Monthly totals of events 1876- 1899
Jan Feb Mar April May June July Aug Sept Oct Nov Dec
179 203 157 157 110 53 54 6 27 182 167 214

Average number of events each month 1876- 1899
Jan Feb Mar April May June July Aug Sept Oct Nov Dec
7.8 9.0 6.8 6.8 4.8 2.3 2.3 0.25 1.2 8.0 7.2 9.3

The account book also reveals the pattern and frequency of events at the Vestry Hall. The tables show that the hall was busiest in the winter months, especially in December and January with Christmas and New Year celebrations, and exceptionally quiet in August which must have marked the height of Chiswick’s holiday season.

Other sources of information can provide more detail about the activities at the Vestry Hall. The Minute Books of the Vestry record details of the meetings they held there and the political decisions they made; from time to time they discussed improvements or authorised repairs to their hall. In March 1879, for example, they decided to spend over £40 on new seating out of the income made by letting the hall. During the 1880s they discussed the possibility of extending the hall and plans were prepared by Maurice B Adams, an architect who had designed some of the Bedford Park buildings, but these talks came to nothing.

A new local newspaper, The Chiswick Times, was first published on 29 March 1895 and provides some detail about the events held in the last few years covered by the account book. A newspaper advertisement and an article about the event the following week in April 1895 shed a great deal of light on a particularly successful concert listed only as “Mr Chevalier (Concert) £2.17s.0d” in the accounts. This was in fact Albert Chevalier, the singer who was famous for My Old Dutch and Old Kent Road. He was supported by Mr Alfred H West, Miss Belle Clancy and Mr Charles Bertram, and the programme included his latest successes – Our Court Ball, Tick Tock and Our Bazaar – as well as the old favourites. The newspaper reports that the hall was packed with all standing room taken and hundreds turned away. Ticket prices were 5 shillings (25p) and 3 shillings (15p) for reserved seats and 2 shillings (10p) or one shilling (5p) for unreserved places. With all seats taken, Mr Chevalier must have made a very healthy profit on his £2.17s.0d (£2.85) investment in hiring the Vestry Hall!Not all events were so successful; the paper reported in February 1896 that Messrs Spur and Crowson’s Minstrels gave an excellent entertainment but “unfortunately there was not a large audience”. The Chiswick Postal Athletic Club put on its first concert there two months later and provided a good programme which resulted in a crowded hall; the newspaper report also remarked upon the stage which had been “tastefully decorated with palms”.
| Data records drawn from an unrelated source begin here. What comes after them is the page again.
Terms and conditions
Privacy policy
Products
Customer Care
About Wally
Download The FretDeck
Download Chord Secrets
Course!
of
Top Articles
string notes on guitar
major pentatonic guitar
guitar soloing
In the first issue of the Chiswick Times, there was also a story about proposals to erect a rival hall on a site near the Roman Catholic Church. The article described the Vestry Hall as “not the most desirable place for concerts or entertainments of any kind” as “only a powerful voice can be heard at the rear and then the words can be heard by no means distinctly”. It went on to say that the “structure of the interior seems to render it unfit for concert or dramatic performances and it is only once in a way that the floor is planed and rendered convenient for dancing”. The article was intended to encourage local people to invest in the project to build the new hall. It cannot have succeeded for the new hall was not heard of again. By 1901, however, the Urban District Council had added major extensions and turned the Vestry Hall into the Town Hall we know today.
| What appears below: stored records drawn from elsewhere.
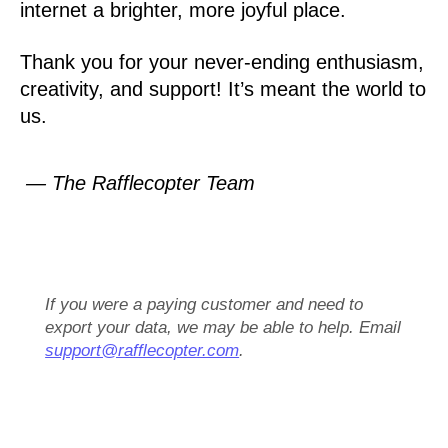
internet a brighter, more joyful place.
Thank you for your never-ending enthusiasm,
creativity, and support! It’s meant the world to
us.
— The Rafflecopter Team
If you were a paying customer and need to
export your data, we may be able to help. Email
support@rafflecopter.com
.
The building remained the Town Hall until Chiswick became a part of the new London Borough of Hounslow in 1965. The most recent departments transferred to the new Civic Centre in Hounslow in 1985 were the Rates Office and the Registry Office; at that time the Hall housed the Citizen’s Advice Bureau and a variety of local classes, public meetings, bazaars and theatrical performances once again. It twice provided the venue for the Annual Local History Conference organised by West London’s local history societies and also for the Brentford & Chiswick Local History Society’s 25th Anniversary Dinner in January 1983.